# Intergration problem

## Homework Statement

someone asked the ellipsiod problem before and i didnt under stand anythign in the repsonces >< but i had already gotten this far that my equation (simplified) is

cos(theta)*sqrt[cos^2(theta) - (x^2)/(a^2)]

i need to integrate this equation with respect to d(theta)

or even just this part: sqrt[cos^2(theta) - (x^2)/(a^2)]
(if intergration by parts is required)

## The Attempt at a Solution

i tried using by parts but i ended up with alot of numbers getting more and more complex

i at least need to know if by using integration by parts is heading in the right direction for this
and if it is, then which values do i set for the v' and u?

i've tried both ways but neither seems to be gettig me anywhere, i've had to do so many different intergrations by part for each because there are more within each one.

or is there some rule that i should be using to solve for this intergration?

HallsofIvy
Homework Helper

## Homework Statement

someone asked the ellipsiod problem before and i didnt under stand anythign in the repsonces >< but i had already gotten this far that my equation (simplified) is

cos(theta)*sqrt[cos^2(theta) - (x^2)/(a^2)]

i need to integrate this equation with respect to d(theta)

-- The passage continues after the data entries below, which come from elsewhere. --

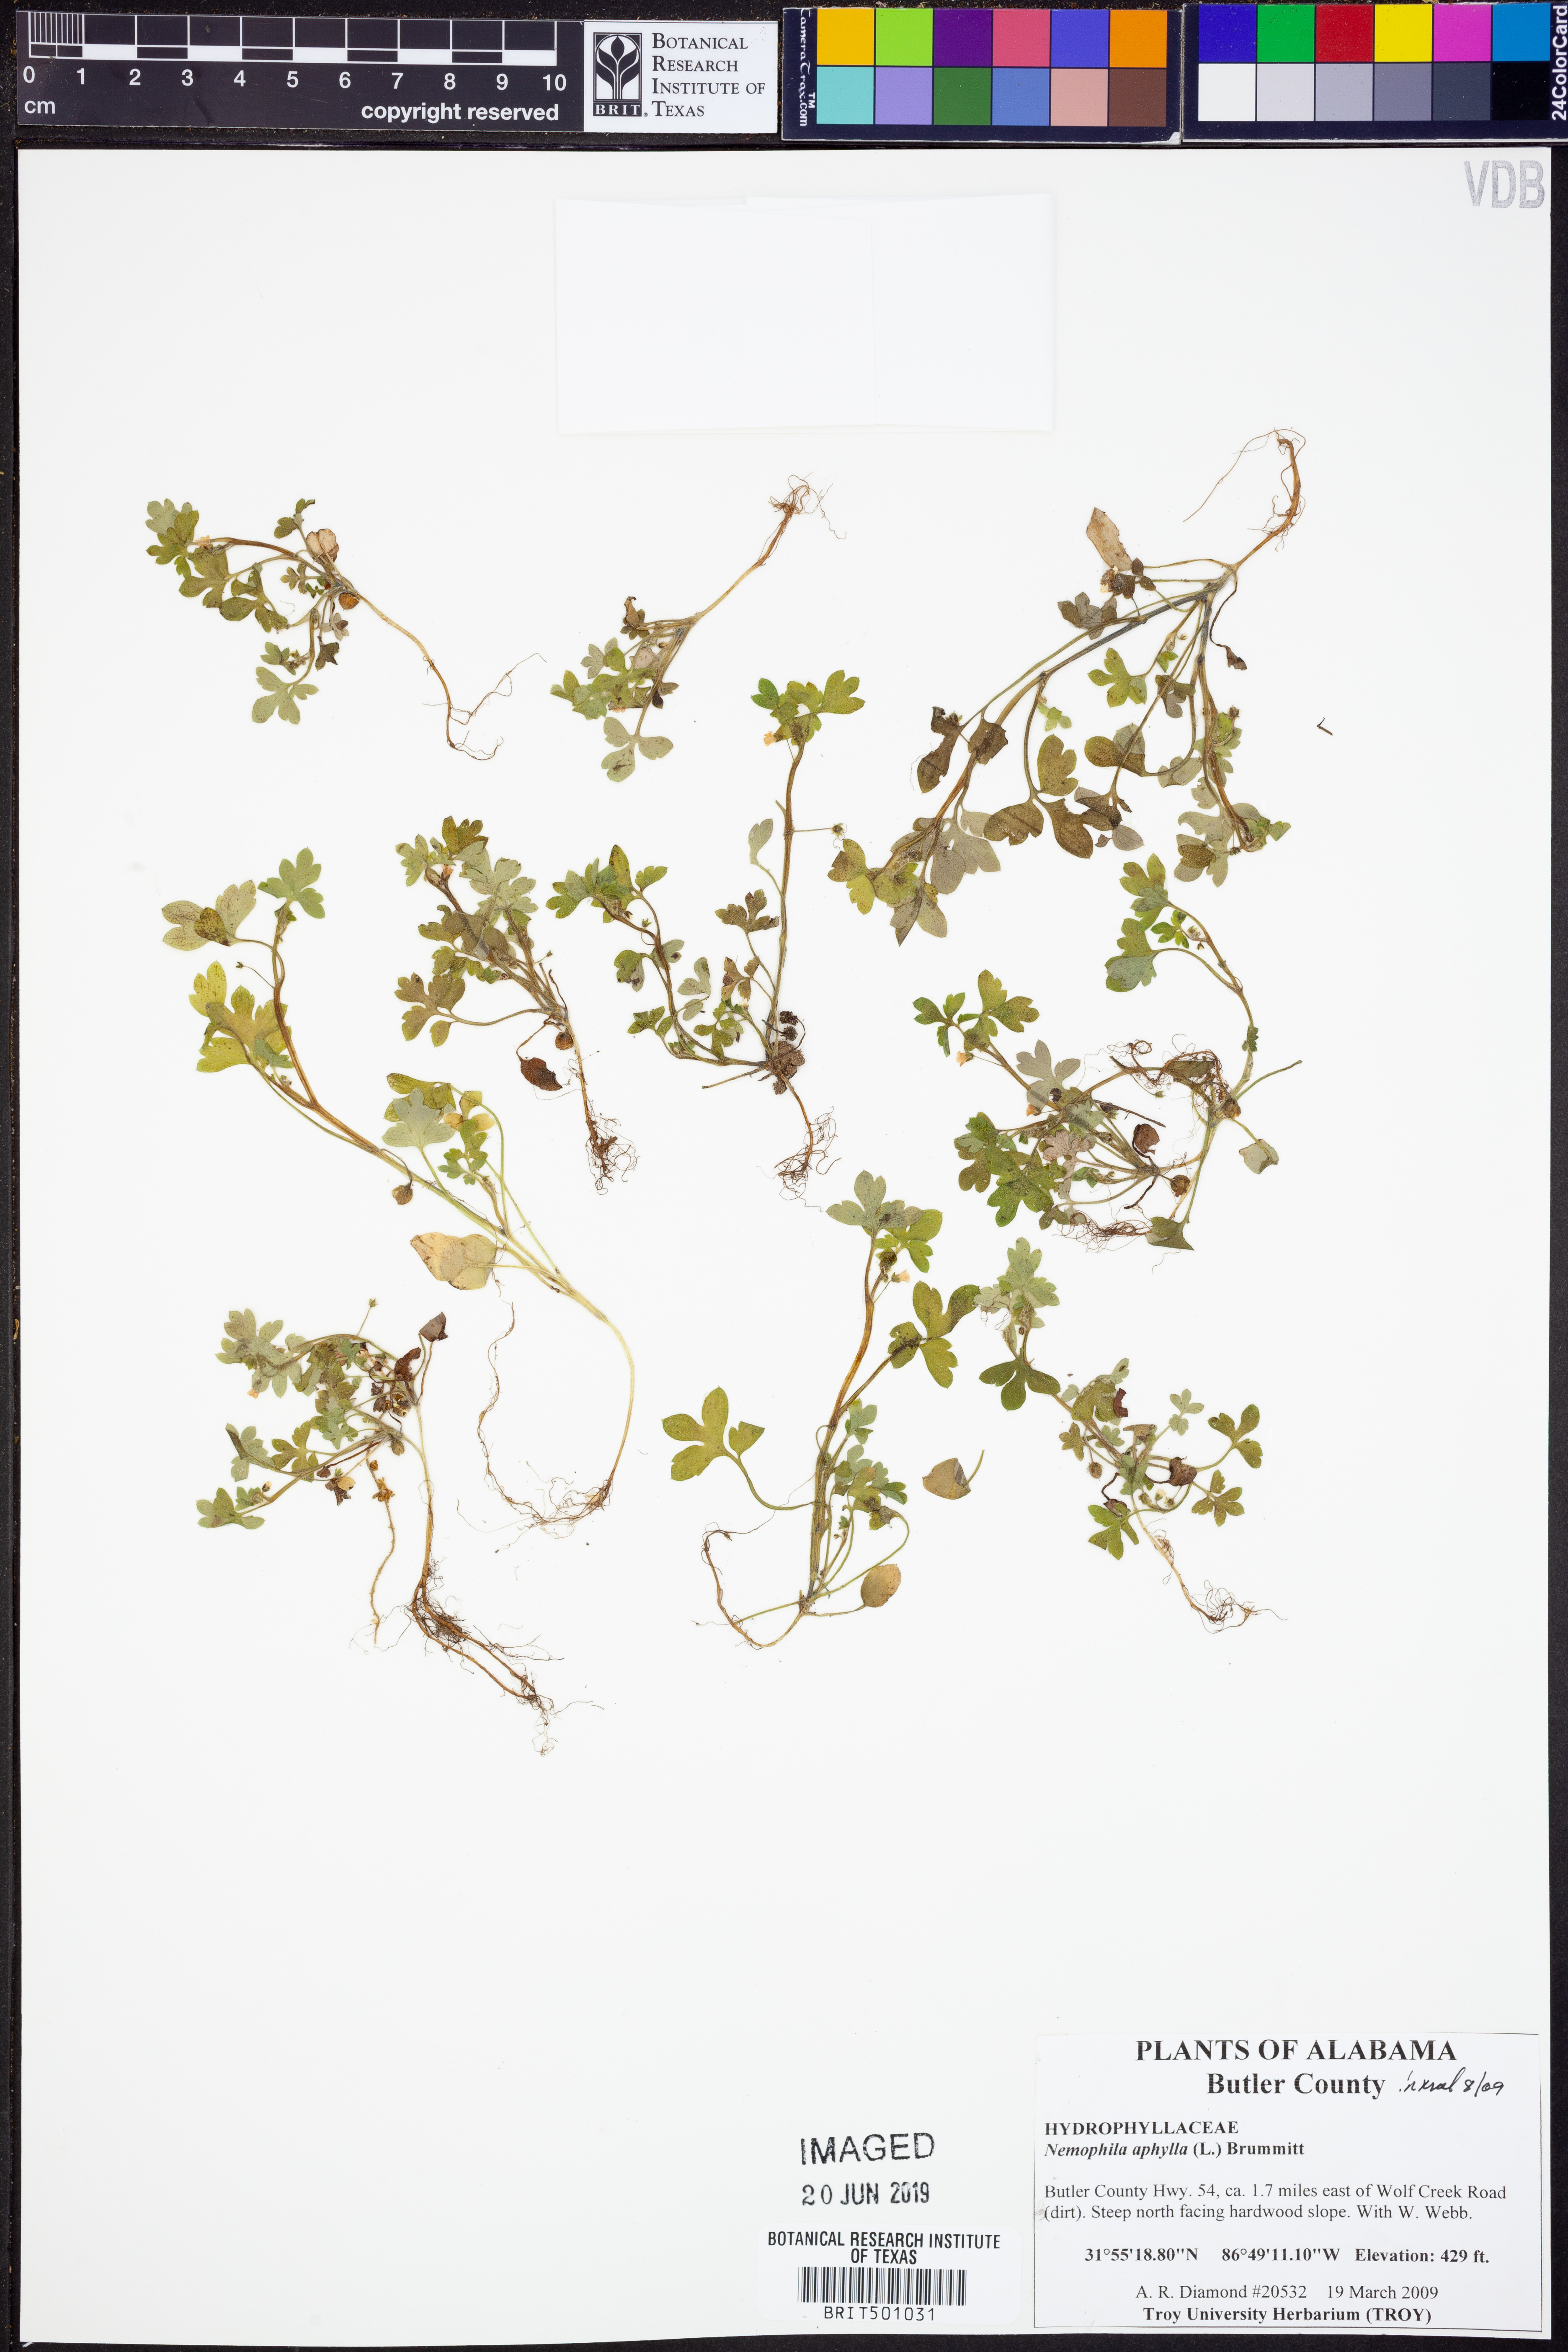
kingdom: Plantae
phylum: Tracheophyta
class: Magnoliopsida
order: Boraginales
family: Hydrophyllaceae
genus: Nemophila
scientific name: Nemophila aphylla
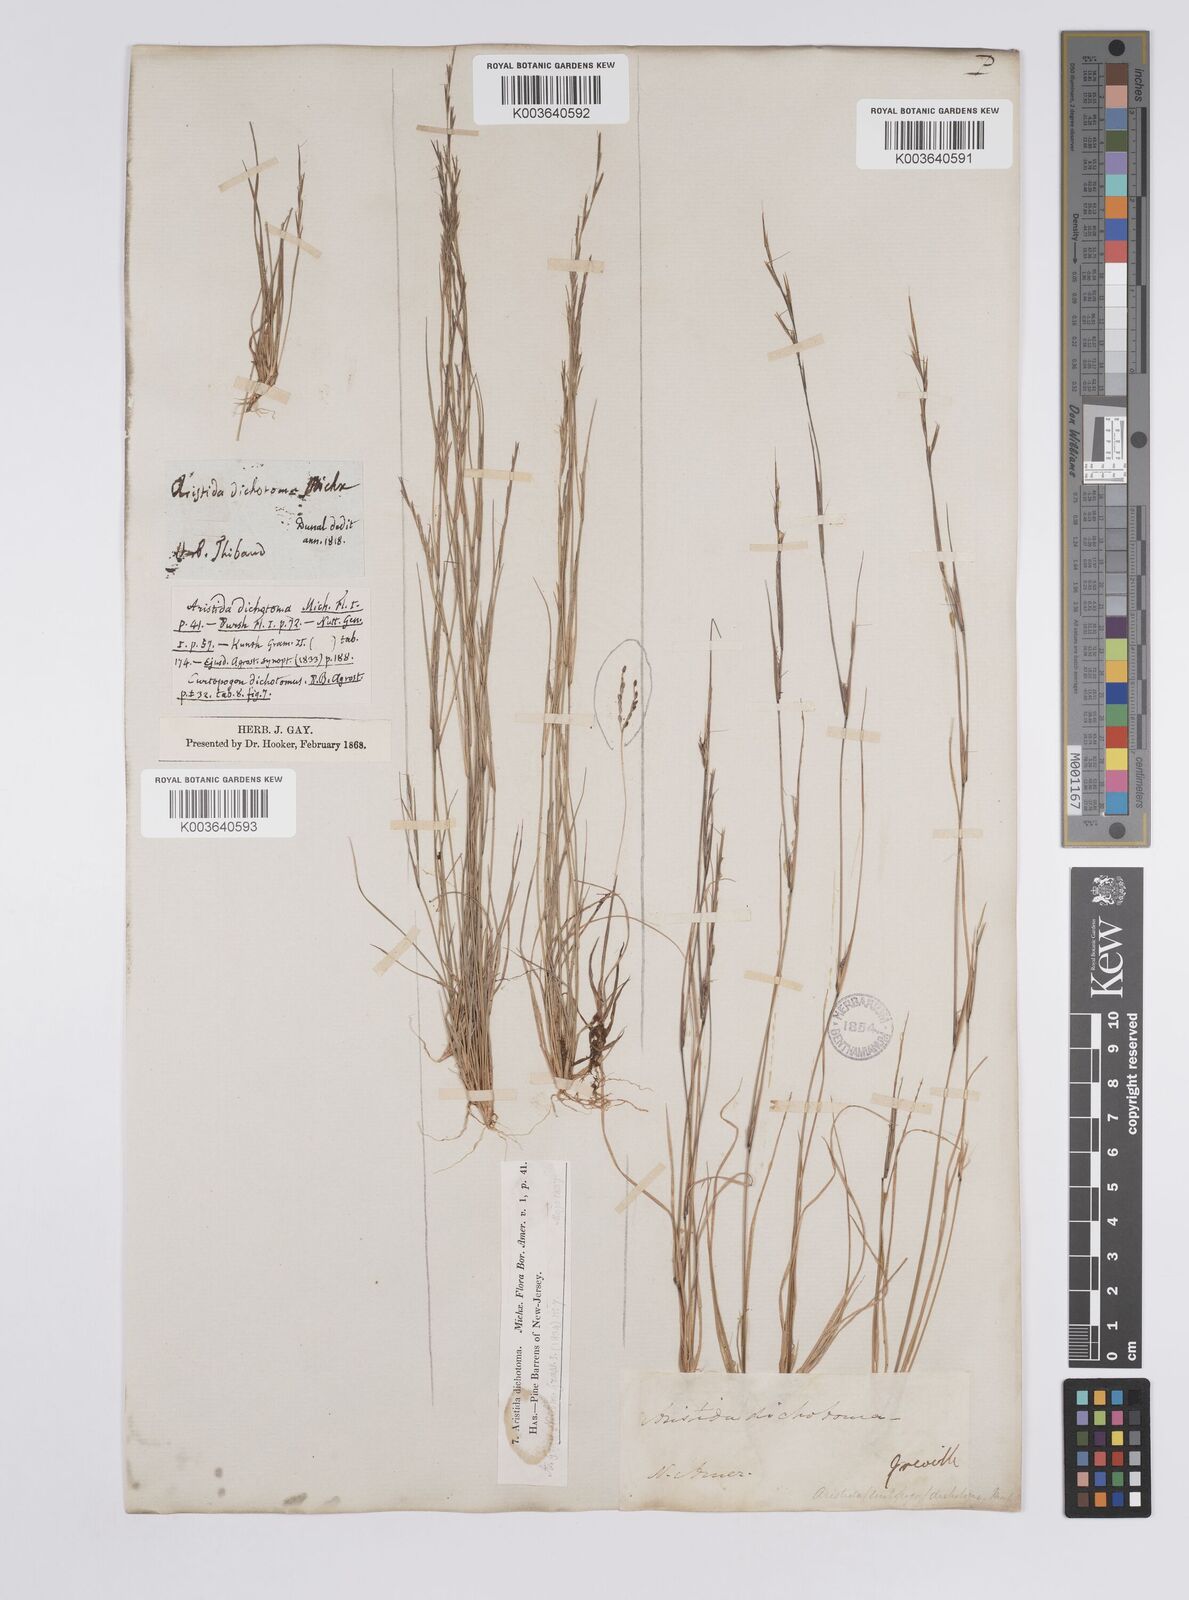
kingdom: Plantae
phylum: Tracheophyta
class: Liliopsida
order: Poales
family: Poaceae
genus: Aristida
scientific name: Aristida dichotoma
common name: Churchmouse three-awn
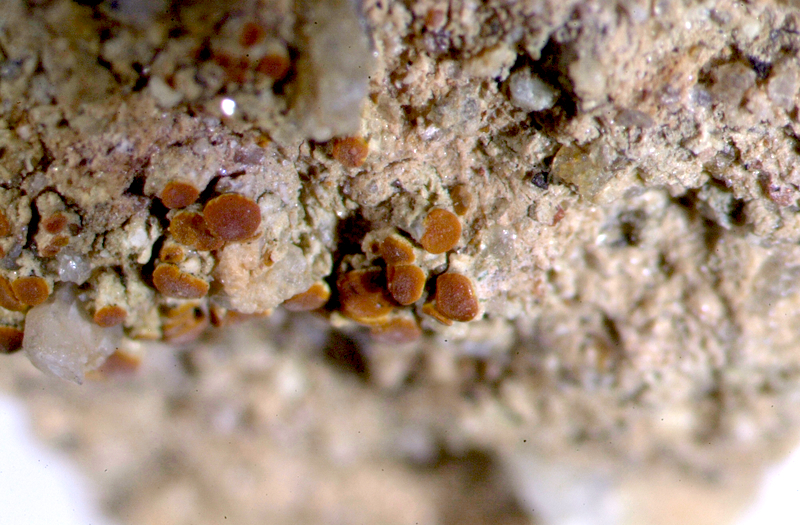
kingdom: Fungi
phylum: Ascomycota
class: Lecanoromycetes
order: Caliciales
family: Caliciaceae
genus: Buellia
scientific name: Buellia
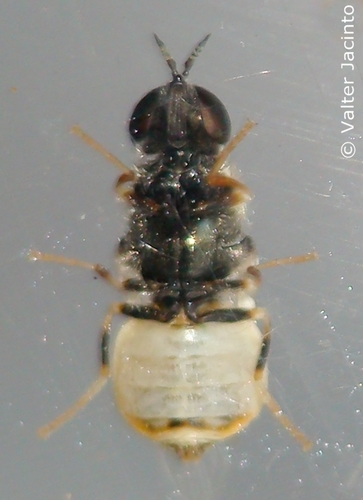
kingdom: Animalia
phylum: Arthropoda
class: Insecta
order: Diptera
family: Stratiomyidae
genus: Nemotelus
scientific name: Nemotelus cylindricornis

or even just this part: sqrt[cos^2(theta) - (x^2)/(a^2)]
(if intergration by parts is required)
I cannot imagine why integration by parts would be required- it's an easy substitution: replace cos^2(theta) with 1- sin^2(theta) and then let v= sin(theta)

## The Attempt at a Solution

i tried using by parts but i ended up with alot of numbers getting more and more complex

i at least need to know if by using integration by parts is heading in the right direction for this
and if it is, then which values do i set for the v' and u?

i've tried both ways but neither seems to be gettig me anywhere, i've had to do so many different intergrations by part for each because there are more within each one.

or is there some rule that i should be using to solve for this intergration?